Do You Bake the Pie Shell Before Making a Sugar Cream Pie?

Sugar cream pie is the official state pie of Indiana, hence its nickname Hoosier Pie. The basic recurring ingredients are heavy cream, butter, white or brown sugar, vanilla and flour. Sugar cream pie recipes don't mention baking the pie shell beforehand, but because of the pie's wet ingredients, pre-baking -- or blind baking -- the pie shell is advised.

The Mysterious Origins of Sugar Cream Pie

  • Sugar Cream Pie's history is rather a mystery, shrouded in conjecture and full of red herrings. Most historical sources are anecdotal, mere blurbs accompanying sugar cream pie recipes in farm cookbooks. Once attributed to the Amish, some Indiana food historians now believe the Shakers invented sugar cream pie when they settled in Eastern Indiana in the early 1800s. Others claim Quaker settlers brought it with them from North Carolina. What's agreed is that the core ingredients, cream and sugar, have not changed in hundreds of years.

Assembling A Sugar Cream Pie

  • Traditionally, you assemble a sugar cream pie by mixing wet and dry ingredients in a separate bowl, pouring them into a pie shell, and re-mixing the ingredients with your fingers halfway through the baking time. This prevents the separation of cream from the other ingredients; using your finger, as opposed to a spoon or fork, ensures you don't tear the still-cooking crust. Some contemporary recipes call for dotting the unfilled pie crust with butter just before adding the filling. Baking times and temperatures depend on the amount of wet ingredients used, but they range from 35 minutes to 1 hour, and 350 to 375 degrees Fahrenheit, or just until the pie's center is set but still jiggly.

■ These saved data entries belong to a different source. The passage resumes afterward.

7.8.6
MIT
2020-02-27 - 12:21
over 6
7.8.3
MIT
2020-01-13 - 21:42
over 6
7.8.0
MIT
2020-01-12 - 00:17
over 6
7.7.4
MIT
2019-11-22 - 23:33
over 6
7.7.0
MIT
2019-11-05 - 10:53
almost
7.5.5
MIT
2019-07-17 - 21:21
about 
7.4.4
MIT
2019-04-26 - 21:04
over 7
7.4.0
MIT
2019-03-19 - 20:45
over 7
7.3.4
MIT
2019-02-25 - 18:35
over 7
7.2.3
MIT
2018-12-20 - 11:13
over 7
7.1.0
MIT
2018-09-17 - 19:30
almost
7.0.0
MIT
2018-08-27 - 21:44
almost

The Evolution of Sugar Cream Pie

  • Sometimes called desperation pie, finger pie or Amish milk pie, sugar cream pie came to the attention of Hoosiers during the Depression. It was an easy pie to assemble, with only six ingredients. Struggling families, mostly farmers, often had staples like cream and sugar on hand. Spices, such as cinnamon and nutmeg, do not appear in traditional recipes, but lovers of sugar cream pie have since incorporated them into recipes. Some contemporary recipes entail prep that is more along the lines of making a basic custard, calling for milk, not cream, and adding cornstarch to augment the binding properties of the flour. They also direct the cook to boil the milk, sugar, flour, and cornstarch before using this heated roux to temper egg yolks.

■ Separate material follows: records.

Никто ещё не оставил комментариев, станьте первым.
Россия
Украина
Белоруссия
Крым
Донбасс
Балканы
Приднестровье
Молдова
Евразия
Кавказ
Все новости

How to Blind Bake a Pie Shell for Sugar Cream Pie

  • To blind bake the sugar cream pie shell, preheat your oven to 400 F and line the shell with heavy-duty foil. Gently press the foil into the dough's fluted edges. Fill the foil-lined pie shell with uncooked rice, dried beans, pennies or small marbles. Bake the crust for about 15 minutes or until dry. Pull up a corner of the foil to check if the pie crust is dry; if the foil sticks to the crust in places, then return the pie crust to the oven. Check it again every 2 minutes. Carefully remove the foil and the objects you used as weights. Bake the crust an additional 5 to 10 minutes for partially or fully baked crusts.